Hi Craig,
I know what you did because I looked at the html and css page before I wrote in the first place. The validator matters not , especially when browsers comply as they choose with css. I mean, it's nice that it validates, but the way you are doing this is not good over the long haul. Modify the rawpaleo.css, do not give that particular html page its own sheet. That is the equivalent of building a new house just because you want to put a deck out back. Better to make the deck on the house you have. The ONLY time you want a new sheet is when the page has totally different styles.
You are styling html tags you don't even need (nor should you want to place them all over in the html page). CSS should make your life easier, not harder. Those tags are competing with styles laid out for links in any paragraph on the css page. In IE7 the graphic is way out there to the right, and not underlined, and it looks like doo doo. The underline is shown on the hover on that browser only, whereas in Firefox it's always there and thus is double underlined. I highly recommend that you delete the graphics and just make a note that all links are external at the top of the article under the title of it. They really don't look good in the paragraphs anyway. Too much clutter.
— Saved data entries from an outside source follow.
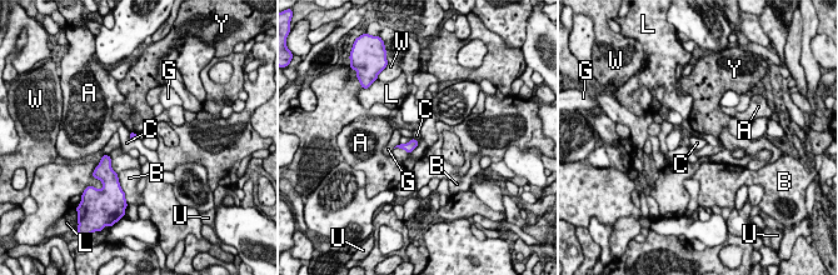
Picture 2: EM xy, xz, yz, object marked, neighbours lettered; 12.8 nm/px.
accept # A other, B other, C other, G other, L other, U other, W other, Y other; border 2:(418, 141), (412, 139), (399, 144); none of them fits

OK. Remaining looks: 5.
thin end
inspect em planes letters at (1276, 704, 1996)

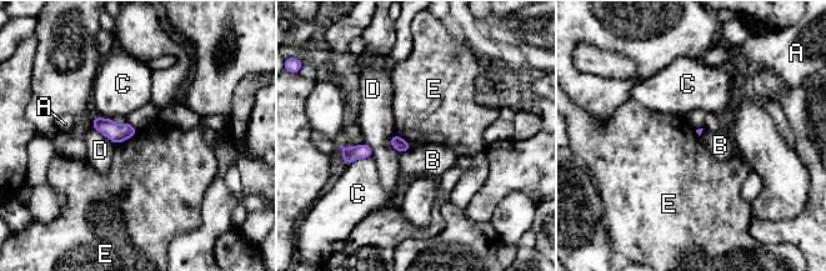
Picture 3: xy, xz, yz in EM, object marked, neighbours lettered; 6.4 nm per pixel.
accept # A other, B other, C other, D other, E other; border 3:(138, 131), (115, 144); none of them fits

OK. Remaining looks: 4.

Do this in rawpaleo.css if you must have them there:
.external {all the original stuff for the ones used in headers}
.externalp {change the margins when you have external links in paragraphs}
Get rid of the other style sheet! Keep your back ups, good deal. You may well want external links in paragraphs elsewhere, and why should you have to link to an entire new style page when most of it is copied from the first one anyway (all layout, and all that jazz). And for heaven's sake, git rid of the underline tags. THAT IS A DEPRACATED TAG AND WILL NOT BE SUPPORTED IN HTML MUCH LONGER!!! You must think in terms of css whenever possible; and if you don't, you will end up in deep doo doo about this sort of thing in no time. It is not some wysiwyg software where html tags are a fun side benny. You have to learn css and deal with its rules, not try and fudge old, crusty html tags in a css document. Believe me, there is a big difference. It took me some time to understand css and how different browsers deal with it. I have been working with it part time for 5 years and still I have stuff to learn. It is something that if you don't know what you are doing, you will cause major problems that will be very hard to find and fix. And who knows what it looks like in the wretched IE6?
One day at a time, eh? I suggest you get ocd about learning css inside and out. And make sure you avoid, whenever possible, depracated html tags.